- **Page**

Member of the Florida House of Representatives from the 44th district
- In office November 6, 1990 – November 3, 1992
- Preceded by: Charles Canady
- Succeeded by: Dean Saunders (redistricting)

Personal details
- Born: August 5, 1953 (age 73) Amsterdam, New York
- Party: Democratic (until 1993) Republican (1993–2004) independent (2004–present)
- Spouse: Joyce A. King
- Children: 3
- Education: Hudson Valley Community College Fulton–Montgomery Community College (A.A.) State University of New York at Oneonta (B.A.) University of South Florida (M.A.)
- Occupation: Educator and real estate investor

= Joe Viscusi =

American politician (born 1953)

Joseph Viscusi (born August 5, 1953) is an American politician from Florida who served as a member of the Florida House of Representatives from the 44th district from 1990 to 1992. Originally a Democrat, he switched to the Republican Party in 1993 and later became an independent in 2004.

==Early life==
Viscusi was born in Amsterdam, New York, in 1953. He attended Hudson Valley Community College, and received his associate's degree from Fulton–Montgomery Community College in 1973. He then attended the State University of New York at Oneonta, graduating with his bachelor's degree in political science in 1975. Viscusi was a correctional officer at Central Prison in Raleigh, North Carolina, and moved to Florida in 1978, where he worked as a parole and probation officer in Polk County. He attended the University of South Florida, graduating with his master's degree in adult education in 1981, and subsequently worked as a teacher and school administrator.

- **Data extract**
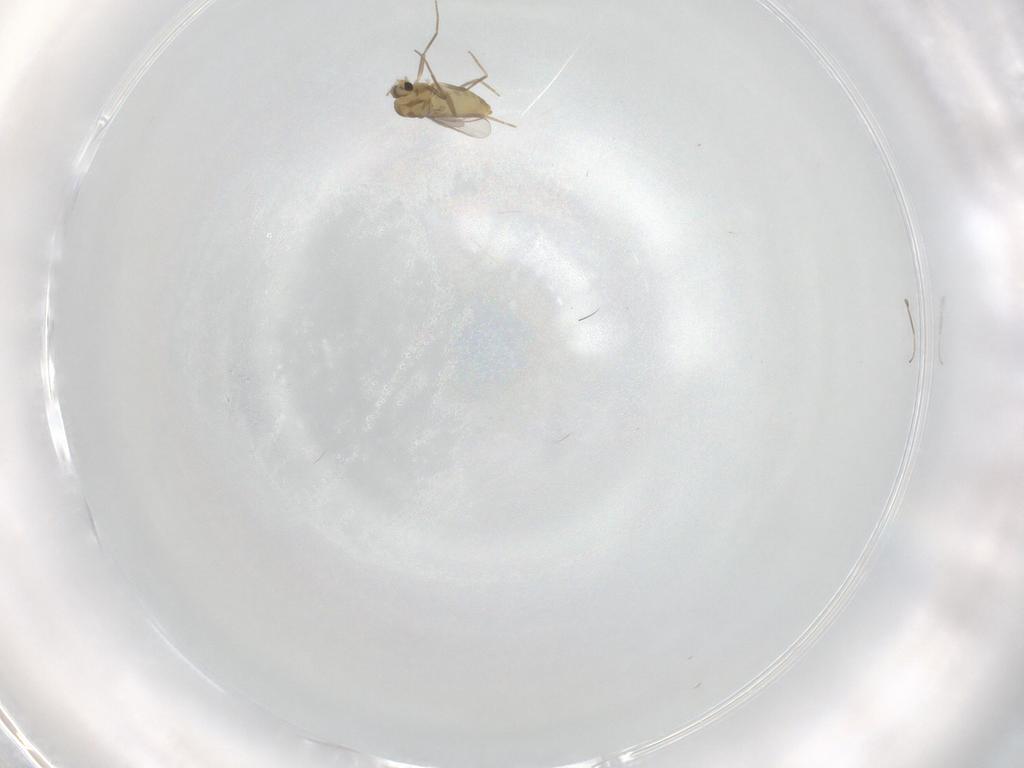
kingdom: Animalia
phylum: Arthropoda
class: Insecta
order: Diptera
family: Chironomidae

- **Task instructions**
Please return the passage of the Joe Viscusi text above, word for word, starting with "Personal details" and going on through "independent in 2004.".

- **Reply**
Personal details
- Born: August 5, 1953 (age 73) Amsterdam, New York
- Party: Democratic (until 1993) Republican (1993–2004) independent (2004–present)
- Spouse: Joyce A. King
- Children: 3
- Education: Hudson Valley Community College Fulton–Montgomery Community College (A.A.) State University of New York at Oneonta (B.A.) University of South Florida (M.A.)
- Occupation: Educator and real estate investor

= Joe Viscusi =

American politician (born 1953)

Joseph Viscusi (born August 5, 1953) is an American politician from Florida who served as a member of the Florida House of Representatives from the 44th district from 1990 to 1992. Originally a Democrat, he switched to the Republican Party in 1993 and later became an independent in 2004.